*DIRECTIONS FOR THIS TASK*
Looking at the entries, how many lines hold the word "HeQinglian"? State the number by itself.
Segment Start: EXERCISE MATERIALS
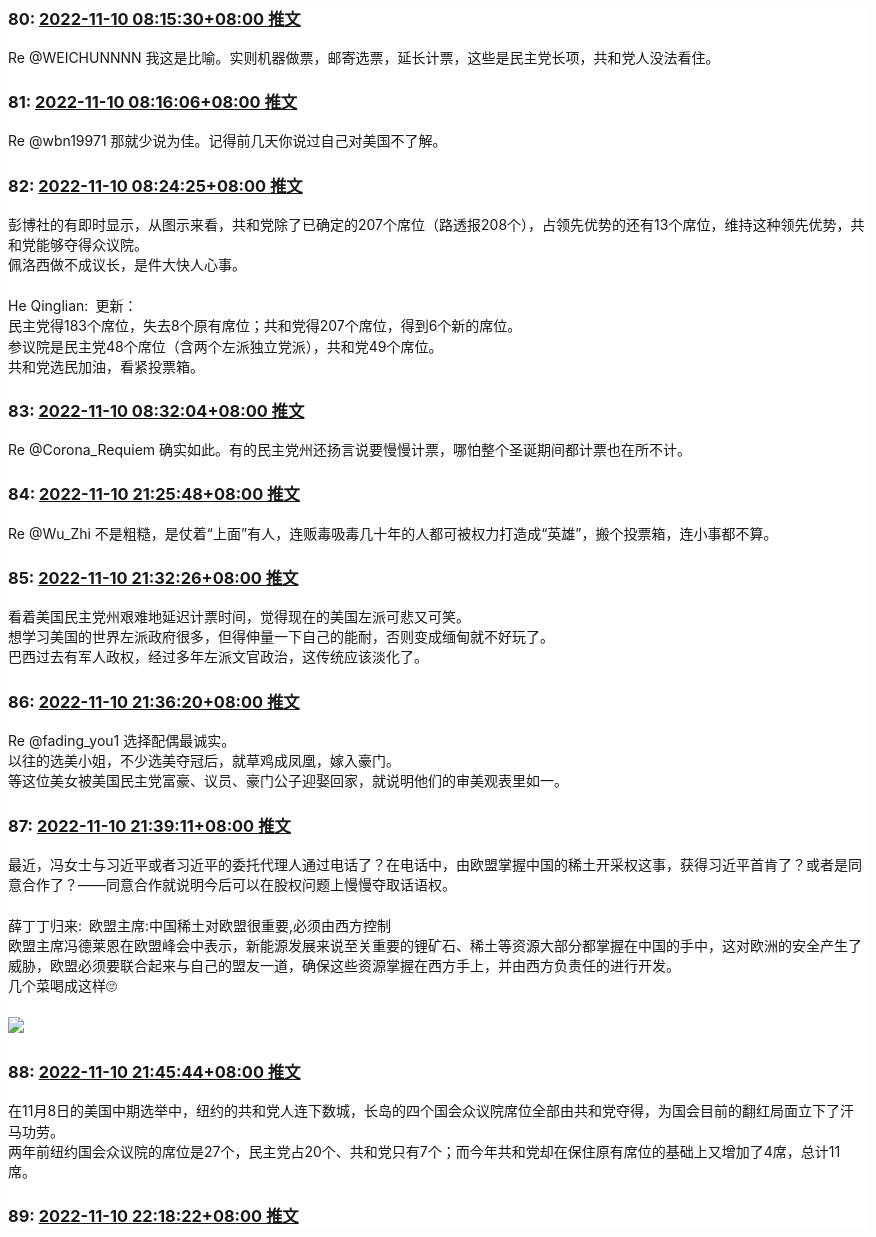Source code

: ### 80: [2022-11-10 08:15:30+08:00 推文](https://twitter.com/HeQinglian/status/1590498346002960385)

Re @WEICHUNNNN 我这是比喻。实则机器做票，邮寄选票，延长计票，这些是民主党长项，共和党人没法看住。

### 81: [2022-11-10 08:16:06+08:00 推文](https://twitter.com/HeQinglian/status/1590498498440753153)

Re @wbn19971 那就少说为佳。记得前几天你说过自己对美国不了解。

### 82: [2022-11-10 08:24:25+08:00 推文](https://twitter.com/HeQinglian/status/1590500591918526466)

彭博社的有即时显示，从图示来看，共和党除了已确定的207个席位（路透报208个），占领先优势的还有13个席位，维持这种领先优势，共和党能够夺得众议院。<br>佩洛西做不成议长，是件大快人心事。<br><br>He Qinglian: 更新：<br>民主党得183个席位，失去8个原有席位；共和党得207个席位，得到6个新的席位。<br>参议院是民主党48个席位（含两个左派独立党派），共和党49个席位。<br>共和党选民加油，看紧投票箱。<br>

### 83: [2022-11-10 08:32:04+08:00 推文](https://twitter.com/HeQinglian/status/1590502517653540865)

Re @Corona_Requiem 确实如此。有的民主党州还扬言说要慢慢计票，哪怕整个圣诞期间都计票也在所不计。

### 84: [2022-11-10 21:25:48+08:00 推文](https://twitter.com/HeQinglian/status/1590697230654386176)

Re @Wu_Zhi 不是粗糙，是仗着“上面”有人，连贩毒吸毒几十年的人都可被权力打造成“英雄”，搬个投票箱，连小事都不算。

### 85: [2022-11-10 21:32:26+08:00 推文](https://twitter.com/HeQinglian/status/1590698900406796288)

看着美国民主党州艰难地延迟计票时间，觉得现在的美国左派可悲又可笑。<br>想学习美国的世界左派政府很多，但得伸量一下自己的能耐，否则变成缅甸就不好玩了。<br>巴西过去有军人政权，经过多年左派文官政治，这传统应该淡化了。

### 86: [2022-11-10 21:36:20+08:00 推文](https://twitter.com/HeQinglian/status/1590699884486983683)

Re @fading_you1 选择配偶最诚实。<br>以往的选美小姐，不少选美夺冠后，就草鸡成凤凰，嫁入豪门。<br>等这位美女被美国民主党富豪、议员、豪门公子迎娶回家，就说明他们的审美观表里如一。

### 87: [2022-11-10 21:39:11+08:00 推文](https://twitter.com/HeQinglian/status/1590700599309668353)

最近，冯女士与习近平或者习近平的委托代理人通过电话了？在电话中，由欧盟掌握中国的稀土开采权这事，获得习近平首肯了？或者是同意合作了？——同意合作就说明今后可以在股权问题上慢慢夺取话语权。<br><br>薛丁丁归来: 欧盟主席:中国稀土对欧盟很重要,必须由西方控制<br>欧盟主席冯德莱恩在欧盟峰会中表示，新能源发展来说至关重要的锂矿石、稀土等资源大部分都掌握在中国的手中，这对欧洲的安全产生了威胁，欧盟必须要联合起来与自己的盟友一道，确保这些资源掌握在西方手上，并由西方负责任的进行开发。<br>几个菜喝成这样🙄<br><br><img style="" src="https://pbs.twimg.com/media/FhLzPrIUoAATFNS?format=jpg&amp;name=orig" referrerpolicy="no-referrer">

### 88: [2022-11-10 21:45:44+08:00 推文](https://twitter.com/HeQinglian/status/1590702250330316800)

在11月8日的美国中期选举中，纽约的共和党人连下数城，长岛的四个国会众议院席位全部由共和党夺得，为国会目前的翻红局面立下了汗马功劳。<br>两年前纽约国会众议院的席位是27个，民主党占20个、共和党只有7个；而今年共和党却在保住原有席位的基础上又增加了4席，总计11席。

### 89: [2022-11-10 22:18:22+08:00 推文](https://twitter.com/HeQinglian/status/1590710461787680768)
Segment End: EXERCISE MATERIALS
*TASK RESPONSE*
10